Among the oldest demographic, some 78 per cent of women in their 50s said they were in sexless or very nearly sexless marriages, along with 81 per cent of men in the same age bracket.
But 57 per cent of respondents who said they were in sexless or virtually sexless marriages also revealed that their relationship with their spouse was either good or very good.
The Raison d’être study did not examine the reasons married couples in Japan are not having sex, but repeated studies by the Japan Family Planning Association over the last 20 years have shed light on the issue, Kitamura said.
In its first study in 2004, the association determined that 31.9 per cent of married couples were not having sex, with the figure rising yearly until 2020, the most recent survey, when it hit 51.9 per cent. The association’s research was affected by the coronavirus in 2022, but its latest research will be published in March and is expected to show a further increase in sexlessness.
According to Kitamura’s research at the JFPA, 22.3 per cent of women across Japan did not have sex on the grounds that it was “bothersome”, while slightly over 20 per cent did not feel like having physical contact with their husband after having a baby. Another 17.4 per cent said they were too tired from work, while 8.2 per cent no longer saw their husbands as a sexual partner but as “family”. Other reasons women gave included being pregnant or disinterest.

◆ Work order 1 ◆
According to the text on sexless marriages in Japan, what share of married couples were not having sex in the Japan Family Planning Association's 2020 survey?
◆ Work order 2 ◆
Carry the text on sexless marriages in Japan forward, starting after its final sentence.

◆ Extracted entries ◆
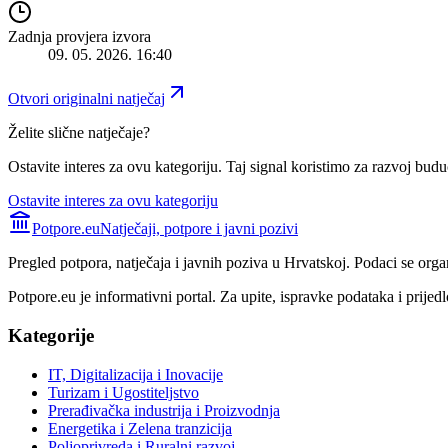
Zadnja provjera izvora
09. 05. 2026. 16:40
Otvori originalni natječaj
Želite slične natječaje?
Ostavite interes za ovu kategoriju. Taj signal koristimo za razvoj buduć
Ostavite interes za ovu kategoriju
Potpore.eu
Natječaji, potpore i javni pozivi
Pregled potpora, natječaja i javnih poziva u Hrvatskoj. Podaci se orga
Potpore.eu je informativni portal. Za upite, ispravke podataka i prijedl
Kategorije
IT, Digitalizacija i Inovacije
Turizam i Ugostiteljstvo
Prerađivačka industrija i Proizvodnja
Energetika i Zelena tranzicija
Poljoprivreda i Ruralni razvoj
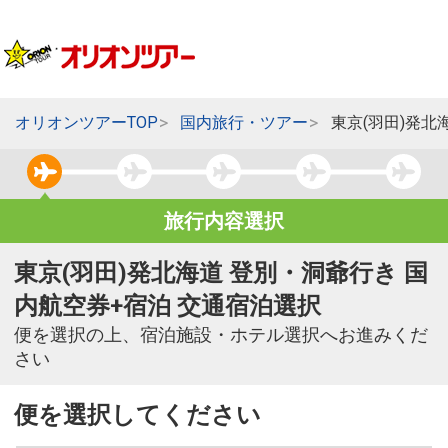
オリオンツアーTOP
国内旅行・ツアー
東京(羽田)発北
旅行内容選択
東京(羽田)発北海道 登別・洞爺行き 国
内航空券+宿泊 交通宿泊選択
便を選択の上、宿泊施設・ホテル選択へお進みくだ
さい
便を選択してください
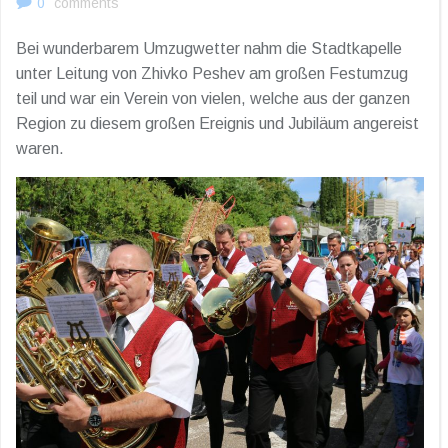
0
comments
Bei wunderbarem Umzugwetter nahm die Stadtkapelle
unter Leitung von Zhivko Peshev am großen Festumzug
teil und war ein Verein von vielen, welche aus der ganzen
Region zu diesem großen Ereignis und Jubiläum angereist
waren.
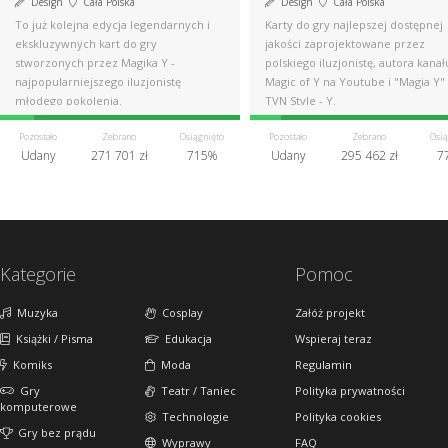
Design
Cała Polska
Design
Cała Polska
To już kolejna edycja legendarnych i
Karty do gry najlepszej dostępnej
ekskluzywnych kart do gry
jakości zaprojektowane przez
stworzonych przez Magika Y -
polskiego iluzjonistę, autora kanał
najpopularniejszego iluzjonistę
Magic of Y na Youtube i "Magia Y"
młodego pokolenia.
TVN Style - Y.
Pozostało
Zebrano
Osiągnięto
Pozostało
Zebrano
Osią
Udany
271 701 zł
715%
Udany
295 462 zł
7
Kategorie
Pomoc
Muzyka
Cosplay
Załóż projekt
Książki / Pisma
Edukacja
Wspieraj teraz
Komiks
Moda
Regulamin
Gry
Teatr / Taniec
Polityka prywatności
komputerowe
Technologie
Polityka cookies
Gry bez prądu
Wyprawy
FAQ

--

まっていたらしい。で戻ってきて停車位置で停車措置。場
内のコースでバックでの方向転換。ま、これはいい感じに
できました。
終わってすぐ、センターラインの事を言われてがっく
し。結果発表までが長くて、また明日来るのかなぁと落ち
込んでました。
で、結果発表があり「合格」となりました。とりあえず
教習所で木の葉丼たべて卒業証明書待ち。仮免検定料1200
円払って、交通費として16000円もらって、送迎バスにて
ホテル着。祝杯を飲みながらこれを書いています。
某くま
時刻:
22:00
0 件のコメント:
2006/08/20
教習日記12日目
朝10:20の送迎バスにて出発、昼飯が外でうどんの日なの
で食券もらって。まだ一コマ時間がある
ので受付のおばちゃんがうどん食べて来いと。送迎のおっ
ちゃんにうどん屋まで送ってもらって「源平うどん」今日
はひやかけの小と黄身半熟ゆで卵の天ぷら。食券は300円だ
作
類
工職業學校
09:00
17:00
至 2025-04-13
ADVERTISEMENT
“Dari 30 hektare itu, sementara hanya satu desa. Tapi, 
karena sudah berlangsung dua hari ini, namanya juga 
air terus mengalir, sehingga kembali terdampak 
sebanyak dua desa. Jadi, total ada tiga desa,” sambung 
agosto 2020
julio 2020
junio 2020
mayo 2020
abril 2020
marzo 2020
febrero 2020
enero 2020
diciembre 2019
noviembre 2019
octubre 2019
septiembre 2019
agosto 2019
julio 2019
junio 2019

* * *

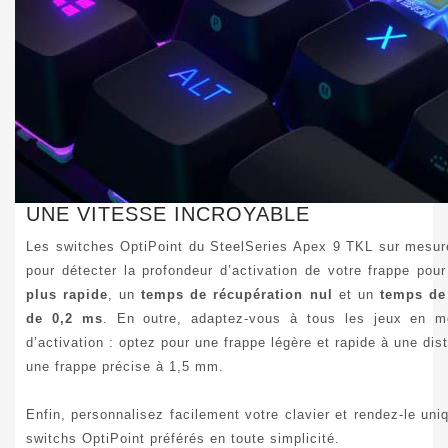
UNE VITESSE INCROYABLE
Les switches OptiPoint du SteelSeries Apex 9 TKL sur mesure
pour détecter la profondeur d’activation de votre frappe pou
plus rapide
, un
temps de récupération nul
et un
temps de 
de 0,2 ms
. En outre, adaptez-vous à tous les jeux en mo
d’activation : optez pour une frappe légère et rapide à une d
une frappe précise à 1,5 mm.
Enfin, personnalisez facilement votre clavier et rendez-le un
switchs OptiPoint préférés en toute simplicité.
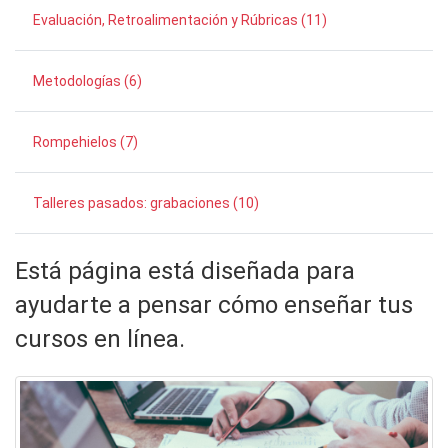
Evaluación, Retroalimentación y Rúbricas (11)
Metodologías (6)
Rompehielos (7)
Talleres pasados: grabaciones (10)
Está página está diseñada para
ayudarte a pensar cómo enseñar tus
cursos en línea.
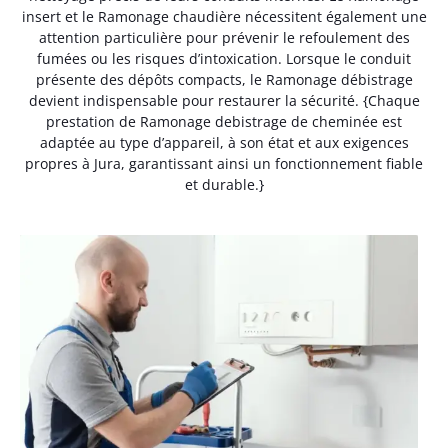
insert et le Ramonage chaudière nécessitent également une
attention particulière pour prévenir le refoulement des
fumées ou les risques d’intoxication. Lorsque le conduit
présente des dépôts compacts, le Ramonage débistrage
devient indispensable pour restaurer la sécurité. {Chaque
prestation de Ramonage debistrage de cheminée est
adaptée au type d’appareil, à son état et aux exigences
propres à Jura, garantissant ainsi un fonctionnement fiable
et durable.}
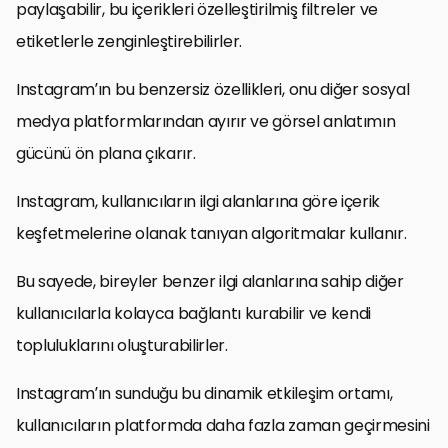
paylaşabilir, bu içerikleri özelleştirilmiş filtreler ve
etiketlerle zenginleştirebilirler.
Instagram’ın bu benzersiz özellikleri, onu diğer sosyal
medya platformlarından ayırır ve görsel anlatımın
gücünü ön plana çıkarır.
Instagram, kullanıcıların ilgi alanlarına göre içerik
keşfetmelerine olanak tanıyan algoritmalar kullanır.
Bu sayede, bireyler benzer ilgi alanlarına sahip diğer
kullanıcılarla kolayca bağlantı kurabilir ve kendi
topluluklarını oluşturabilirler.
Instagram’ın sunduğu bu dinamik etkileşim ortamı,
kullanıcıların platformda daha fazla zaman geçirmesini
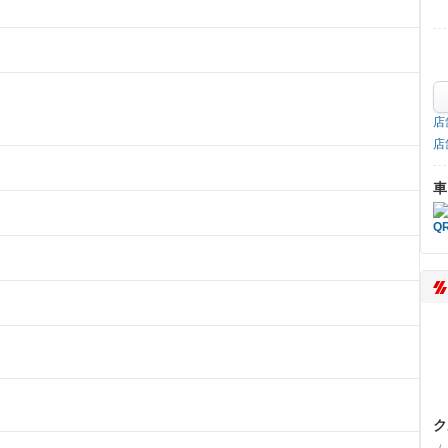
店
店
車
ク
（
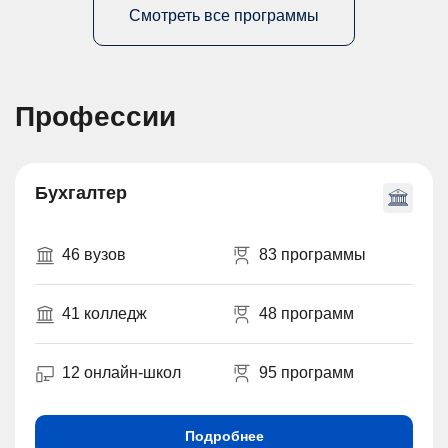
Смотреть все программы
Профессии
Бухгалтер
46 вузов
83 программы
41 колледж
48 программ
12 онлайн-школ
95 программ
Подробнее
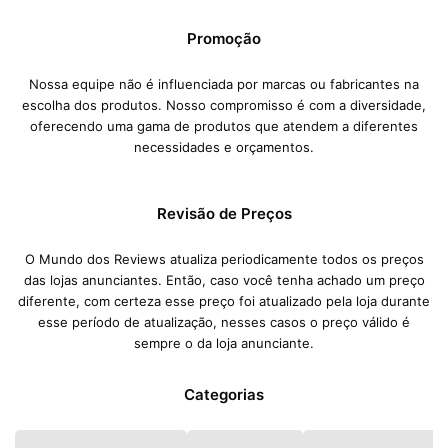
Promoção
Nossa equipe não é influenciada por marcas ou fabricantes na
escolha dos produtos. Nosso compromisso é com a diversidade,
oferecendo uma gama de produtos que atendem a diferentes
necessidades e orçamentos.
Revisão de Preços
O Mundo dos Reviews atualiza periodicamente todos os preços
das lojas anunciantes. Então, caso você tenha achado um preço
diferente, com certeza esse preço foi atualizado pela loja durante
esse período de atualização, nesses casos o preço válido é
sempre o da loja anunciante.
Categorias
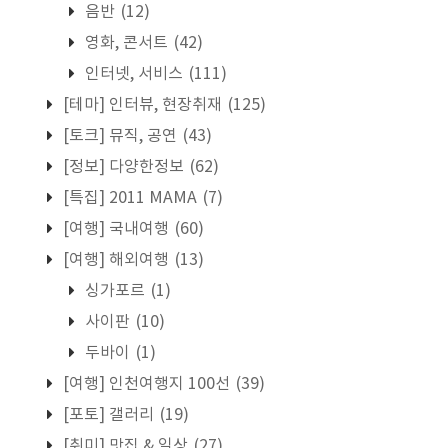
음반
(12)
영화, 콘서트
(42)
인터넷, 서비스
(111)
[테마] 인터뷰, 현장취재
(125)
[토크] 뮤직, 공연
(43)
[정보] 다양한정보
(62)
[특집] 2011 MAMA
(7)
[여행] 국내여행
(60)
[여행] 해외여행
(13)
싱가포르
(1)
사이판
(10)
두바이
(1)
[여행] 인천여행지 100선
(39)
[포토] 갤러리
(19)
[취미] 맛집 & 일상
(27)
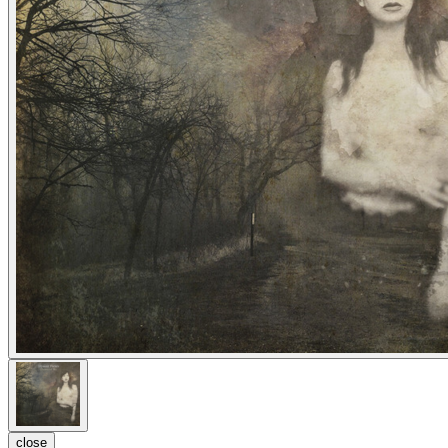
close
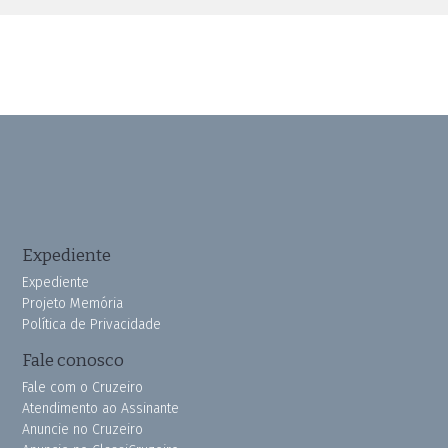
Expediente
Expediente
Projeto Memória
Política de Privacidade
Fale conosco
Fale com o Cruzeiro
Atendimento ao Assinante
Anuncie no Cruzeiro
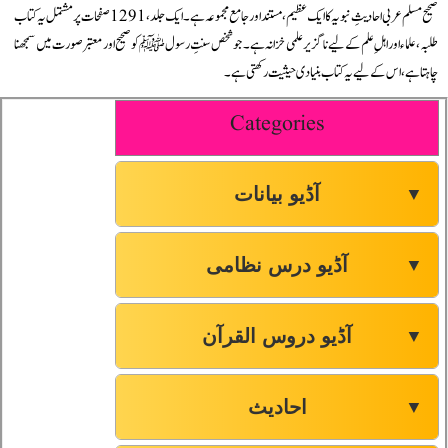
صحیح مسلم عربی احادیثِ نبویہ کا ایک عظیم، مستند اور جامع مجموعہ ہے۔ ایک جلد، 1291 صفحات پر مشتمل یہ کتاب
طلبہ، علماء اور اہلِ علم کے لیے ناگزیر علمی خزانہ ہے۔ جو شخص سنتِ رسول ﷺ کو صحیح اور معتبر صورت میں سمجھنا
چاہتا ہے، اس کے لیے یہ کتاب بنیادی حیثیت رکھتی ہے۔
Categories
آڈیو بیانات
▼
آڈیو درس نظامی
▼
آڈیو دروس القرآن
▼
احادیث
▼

◆ Response box 1 ◆
51.9 percent

◆ Response box 2 ◆
Among men, the most common reason, with 35.2 per cent of the total, was that they were too weary after work. Another 12.8 per cent said they saw their wife as “family” instead of a sexual partner, and 12 per cent had lost interest in sex after a child was born. Just 7.2 per cent did not have sex because it was “bothersome”.
Tokyo-based Amie, a woman in her late 30s who spoke under a pseudonym like many of the women interviewed by This Week In Asia, says there are several reasons for her marriage lacking in physical love, but a lot of it came down to simply being tired.
“My husband has a very physically demanding job, and he works at different times of the day and night, so it is difficult to have a regular routine,” she explained.
“It was different when we were younger and when we were trying to have a baby, but that did not happen, so we just sort of stopped,” she said. “I work part-time as well, and there just never seems to be a ‘good time’ for us.”
Keiko, who is in her late 40s, said she and her husband have “drifted apart” and lead largely separate lives since their daughter moved out. And as they appear to have so little in common nowadays, Keiko is contemplating a divorce.
Maya, who is in her 40s and lives in Kanagawa Prefecture, had a healthy sex life with her husband through their 30s, she said, but that changed when she discovered that he had been having an affair.
“Things were difficult for a couple of years, of course, but we have a daughter and we both believed it was important for us to stay together for her,” she said. “As time has gone by things have got better, but we are not back to how we were before, and our relationship is less physical than it used to be.”
For Tokyo-based Taka who is in his late 40s, the survey’s finding that post-work weariness killed libido rang true.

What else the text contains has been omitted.